Wednesday, February 1, 2023

Traveling anxiety

I’m officially in the emo + sleepless state. Started to have flashbacks of eventful crying many yrs ago, when I cried uncontrollably on the way to pick my parents to the airport. I was bringing them on a holiday but without the kids or uncle pig. I cried so hard that my eyes were still swollen when we reached. The twins were less than 2yrs old and grace was still latching to sleep that time. After that incident, it got much easier and I had clearly forgotten how hard it is to leave a baby at home. 
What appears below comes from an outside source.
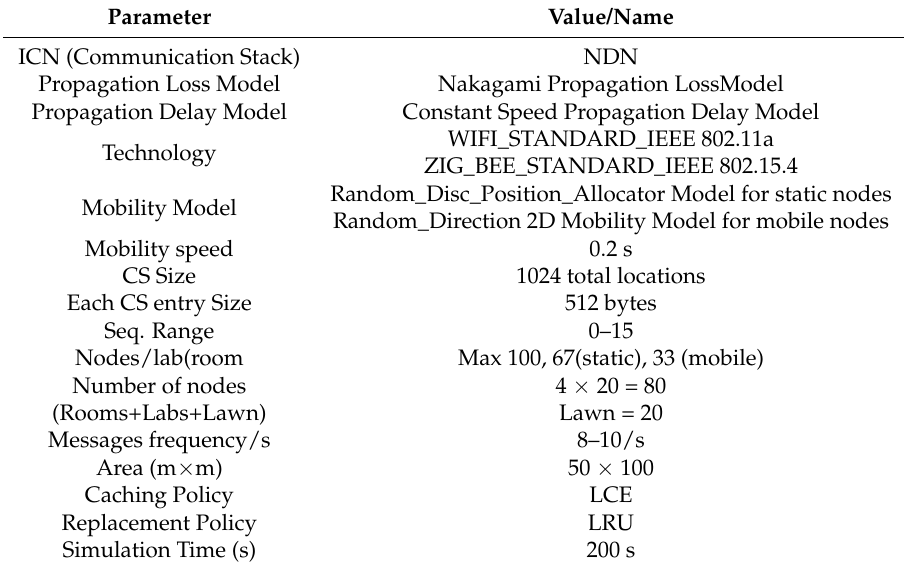
Table 3. Simulation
Fast forward and now I’m bringing my mom to Iceland in less than 2 weeks. This time without the baby boy. I know he is in good hands with uncle pig and the girls helping around. But the mums guilt is intense. The anxiety was killing me alive. I know the trip would b nice for my mom, coz it’s our first trip since Covid closed all incentive trips. She’s been looking forward to it. And I know that I should bring her around while she is still healthy and mobile. But post retirement, she has turned to be rather critical of me especially, and I’m not even sure if I can handle her for the entire 9days. I’m hoping the colleagues would provide some form of distraction and I’ll bring a book along to distract myself from her criticisms. 
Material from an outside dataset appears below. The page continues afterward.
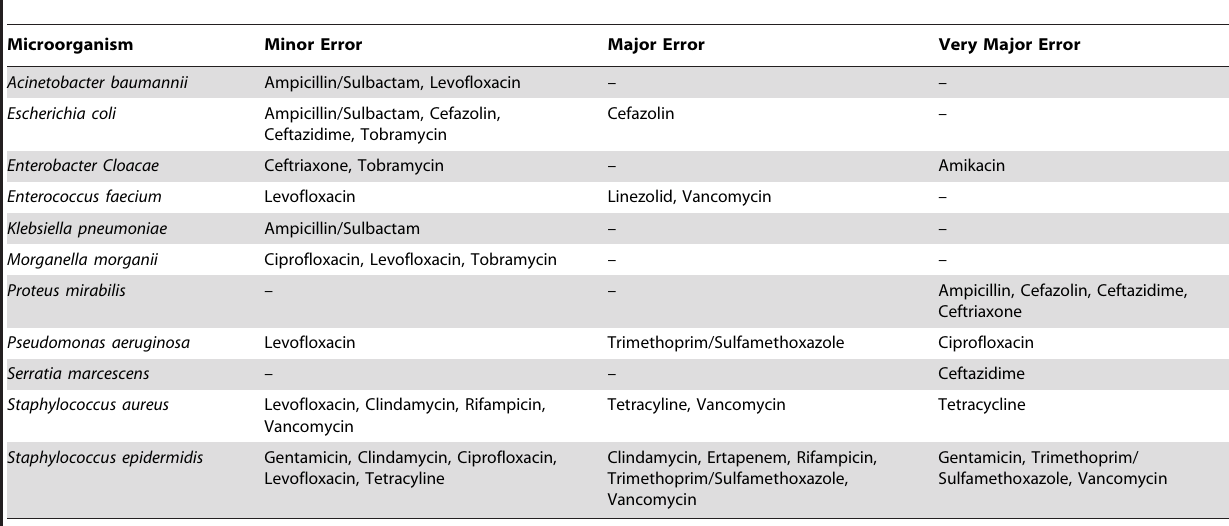
Table 2. Microorganism-antimicrobial combinations that did not result in agreement with conventional methods a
Work is still pretty quiet but I’m at peace. I know that He is in control. 

Praying that I’ll be able to spend quality time with her on this trip, and maybe share the gospel with her too. Praying for journey mercies and that I’ll be able to sleep well on the trip. 

“I waited patiently for the Lord; he turned to me and heard my cry. He lifted me out of the slimy pit, out of the mud and mire; he set my feet on a rock and gave me a firm place to stand.”